Juste à côté, le Castell d'Eivissa et l'Almudaina montent la garde depuis des siècles et abritent aujourd'hui en partie un luxueux parador, mais les remparts qui les entourent restent ouverts à la promenade. Ne manquez pas le Baluard de Sant Bernat, l'un des bastions, où un chemin de pierre plat épouse la muraille côté mer. C'est mon tronçon préféré de tout Dalt Vila — grand ouvert sur la Méditerranée, presque toujours venté, et l'un des meilleurs spots gratuits de l'île pour le coucher du soleil.
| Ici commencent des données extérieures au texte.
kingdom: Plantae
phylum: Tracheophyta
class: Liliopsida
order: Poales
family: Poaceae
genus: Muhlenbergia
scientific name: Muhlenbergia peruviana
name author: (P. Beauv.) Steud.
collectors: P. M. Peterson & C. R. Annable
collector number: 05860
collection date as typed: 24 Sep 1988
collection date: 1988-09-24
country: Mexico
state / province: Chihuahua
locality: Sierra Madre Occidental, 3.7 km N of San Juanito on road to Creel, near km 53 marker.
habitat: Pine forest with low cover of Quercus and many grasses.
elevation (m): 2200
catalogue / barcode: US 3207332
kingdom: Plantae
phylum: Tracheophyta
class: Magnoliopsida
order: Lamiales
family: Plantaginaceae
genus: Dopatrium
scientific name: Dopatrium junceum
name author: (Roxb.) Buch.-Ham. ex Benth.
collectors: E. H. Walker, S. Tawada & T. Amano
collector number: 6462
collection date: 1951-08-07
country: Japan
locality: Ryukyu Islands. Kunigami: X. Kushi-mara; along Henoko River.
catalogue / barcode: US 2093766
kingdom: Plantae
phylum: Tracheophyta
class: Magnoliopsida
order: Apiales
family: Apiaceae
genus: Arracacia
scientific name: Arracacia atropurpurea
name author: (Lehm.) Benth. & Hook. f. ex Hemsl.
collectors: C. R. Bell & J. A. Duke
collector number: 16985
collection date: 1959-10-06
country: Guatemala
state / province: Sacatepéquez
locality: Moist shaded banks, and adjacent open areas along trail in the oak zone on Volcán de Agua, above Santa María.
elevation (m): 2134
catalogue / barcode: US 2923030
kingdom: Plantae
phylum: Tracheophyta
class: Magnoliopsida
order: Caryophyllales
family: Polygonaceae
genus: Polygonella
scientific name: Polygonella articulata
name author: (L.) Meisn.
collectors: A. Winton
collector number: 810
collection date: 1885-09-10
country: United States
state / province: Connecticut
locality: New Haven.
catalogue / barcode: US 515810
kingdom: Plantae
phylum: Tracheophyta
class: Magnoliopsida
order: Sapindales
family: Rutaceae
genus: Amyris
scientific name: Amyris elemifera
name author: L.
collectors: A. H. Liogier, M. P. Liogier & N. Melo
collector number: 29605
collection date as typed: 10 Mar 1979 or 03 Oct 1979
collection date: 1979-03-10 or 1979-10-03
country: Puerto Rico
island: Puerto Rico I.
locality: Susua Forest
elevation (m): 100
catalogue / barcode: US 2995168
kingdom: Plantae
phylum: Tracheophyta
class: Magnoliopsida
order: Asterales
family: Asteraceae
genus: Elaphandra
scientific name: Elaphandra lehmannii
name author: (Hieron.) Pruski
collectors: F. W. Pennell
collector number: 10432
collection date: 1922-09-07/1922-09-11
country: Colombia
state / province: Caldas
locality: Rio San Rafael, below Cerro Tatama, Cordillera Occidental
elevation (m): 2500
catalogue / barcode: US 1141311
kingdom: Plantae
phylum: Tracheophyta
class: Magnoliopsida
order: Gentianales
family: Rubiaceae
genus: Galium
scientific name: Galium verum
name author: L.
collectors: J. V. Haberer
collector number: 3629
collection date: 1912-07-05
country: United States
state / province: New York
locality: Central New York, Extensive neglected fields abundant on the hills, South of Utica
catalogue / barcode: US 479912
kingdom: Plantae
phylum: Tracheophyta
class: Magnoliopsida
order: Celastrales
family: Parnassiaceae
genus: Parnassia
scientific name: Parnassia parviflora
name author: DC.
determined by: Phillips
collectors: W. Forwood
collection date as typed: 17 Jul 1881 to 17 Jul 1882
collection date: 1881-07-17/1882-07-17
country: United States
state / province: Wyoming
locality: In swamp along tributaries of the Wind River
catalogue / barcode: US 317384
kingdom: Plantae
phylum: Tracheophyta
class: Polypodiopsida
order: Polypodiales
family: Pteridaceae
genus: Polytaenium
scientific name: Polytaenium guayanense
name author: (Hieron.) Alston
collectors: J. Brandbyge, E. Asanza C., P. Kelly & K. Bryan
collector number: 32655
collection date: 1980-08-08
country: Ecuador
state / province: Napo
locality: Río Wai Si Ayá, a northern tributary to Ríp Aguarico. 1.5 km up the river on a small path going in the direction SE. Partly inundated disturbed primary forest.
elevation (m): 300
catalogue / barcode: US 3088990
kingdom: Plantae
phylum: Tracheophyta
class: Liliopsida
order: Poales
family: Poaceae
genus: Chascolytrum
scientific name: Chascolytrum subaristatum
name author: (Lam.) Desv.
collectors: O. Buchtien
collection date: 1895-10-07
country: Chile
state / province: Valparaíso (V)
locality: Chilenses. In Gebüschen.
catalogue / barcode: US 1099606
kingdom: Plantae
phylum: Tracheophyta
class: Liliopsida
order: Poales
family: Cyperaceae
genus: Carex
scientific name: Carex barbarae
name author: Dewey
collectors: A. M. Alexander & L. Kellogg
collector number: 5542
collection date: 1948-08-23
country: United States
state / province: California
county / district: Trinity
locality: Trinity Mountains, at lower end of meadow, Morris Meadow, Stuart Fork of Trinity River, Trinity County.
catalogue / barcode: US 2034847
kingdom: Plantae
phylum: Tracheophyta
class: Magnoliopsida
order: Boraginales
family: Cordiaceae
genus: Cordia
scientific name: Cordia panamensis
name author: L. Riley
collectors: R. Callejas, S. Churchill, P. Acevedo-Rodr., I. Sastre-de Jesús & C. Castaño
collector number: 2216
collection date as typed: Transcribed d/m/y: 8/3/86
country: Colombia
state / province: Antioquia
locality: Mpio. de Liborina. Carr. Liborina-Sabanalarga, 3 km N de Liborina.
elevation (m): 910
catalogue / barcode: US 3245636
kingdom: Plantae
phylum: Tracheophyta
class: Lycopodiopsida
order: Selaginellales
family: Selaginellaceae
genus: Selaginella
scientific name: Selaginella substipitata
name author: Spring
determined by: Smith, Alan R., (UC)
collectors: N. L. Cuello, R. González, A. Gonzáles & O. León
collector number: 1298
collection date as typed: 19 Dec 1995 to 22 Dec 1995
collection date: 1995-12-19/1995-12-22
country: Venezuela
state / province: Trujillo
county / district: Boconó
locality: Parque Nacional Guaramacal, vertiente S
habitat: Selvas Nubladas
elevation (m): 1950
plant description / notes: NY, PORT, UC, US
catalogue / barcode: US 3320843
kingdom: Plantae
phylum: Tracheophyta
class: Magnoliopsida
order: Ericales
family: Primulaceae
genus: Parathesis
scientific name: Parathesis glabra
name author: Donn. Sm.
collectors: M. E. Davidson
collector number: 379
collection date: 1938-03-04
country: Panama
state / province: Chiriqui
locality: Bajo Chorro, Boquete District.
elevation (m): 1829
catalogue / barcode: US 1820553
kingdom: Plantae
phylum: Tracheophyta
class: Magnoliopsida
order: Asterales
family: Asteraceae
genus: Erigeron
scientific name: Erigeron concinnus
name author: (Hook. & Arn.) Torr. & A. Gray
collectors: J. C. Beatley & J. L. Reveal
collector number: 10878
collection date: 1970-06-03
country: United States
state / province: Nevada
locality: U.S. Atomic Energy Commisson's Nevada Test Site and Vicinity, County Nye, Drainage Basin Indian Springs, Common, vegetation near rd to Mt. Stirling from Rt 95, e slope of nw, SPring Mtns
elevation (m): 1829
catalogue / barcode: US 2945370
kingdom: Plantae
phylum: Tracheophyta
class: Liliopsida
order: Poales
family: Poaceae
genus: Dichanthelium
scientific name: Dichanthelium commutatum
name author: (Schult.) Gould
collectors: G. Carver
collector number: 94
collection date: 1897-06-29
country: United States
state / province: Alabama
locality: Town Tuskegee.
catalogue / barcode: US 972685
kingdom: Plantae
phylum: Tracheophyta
Apportez une bouteille de quelque chose de frais et accaparez un perchoir sur le mur.
Pour l'histoire avec du contexte, le MACE (Museu d'Art Contemporani d'Eivissa), juste à côté de la porte principale, associe l'art contemporain à un espace archéologique souterrain où l'on peut voir des sections dégagées des défenses Renaissance d'origine. Le centre d'interprétation Madina Yabisa, tout proche, raconte l'histoire de la période islamique de la ville, souvent négligée.
Où manger et faire une pause dans les murs
Dalt Vila a sa part de pièges à touristes, mais quelques adresses honnêtes valent la montée rien que pour la table. La Plaça de Vila, la place principale juste après la porte, est bordée de restaurants dont les terrasses débordent sous les bougainvillées — charmantes pour un verre, plus chères pour un repas. Pour quelque chose de plus local, cherchez les plus petites places plus haut, où une poignée d'établissements familiaux servent des classiques ibizencans comme le bullit de peix (ragoût de pêcheur) et le flaó, la tarte à la menthe et au fromage de l'île.
Mon conseil : ne voyez pas Dalt Vila comme un endroit pour un grand dîner. Voyez-le comme un lieu où flâner avec une glace ou un verre de vermut, en vous arrêtant là où la vue ou l'ombre vous appelle. Certains des plus beaux moments ne coûtent rien — un cortado dans un café minuscule, un banc sur la Plaça de la Catedral, le son de quelqu'un qui répète la guitare s'échappant d'une fenêtre ouverte.
Quelques choses bonnes à savoir
Quelques notes pratiques après des années à gravir cette colline. Se garer près de la vieille ville est vraiment difficile en été — utilisez les escalators ou arrivez à pied depuis le port plutôt que de tourner à la recherche d'une place qui n'existe pas. Les pavés sont impitoyables pour quiconque a des problèmes de mobilité ou pousse une poussette, si bien que les hauteurs peuvent être éprouvantes ; les abords de la porte principale sont les plus accessibles. L'accès aux rues, aux remparts et aux bastions est gratuit et ouvert à toute heure, ce qui est précisément pourquoi une promenade en soirée est un tel cadeau. Et emportez de l'eau — il y a des fontaines, mais l'ombre se fait rare au-dessus de la cathédrale.
Dalt Vila récompense la lenteur. Venez à la mauvaise heure avec les mauvaises attentes, et ce ne sera qu'une montée raide vers une jolie vue. Venez tôt ou tard, sans programme et bien chaussé, et vous comprendrez pourquoi cette ville fortifiée captive l'imagination depuis deux mille cinq cents ans. Les remparts ne bougeront pas — mais la lumière ne fait ce prodige qu'environ vingt minutes par jour, alors planifiez votre visite autour d'elle.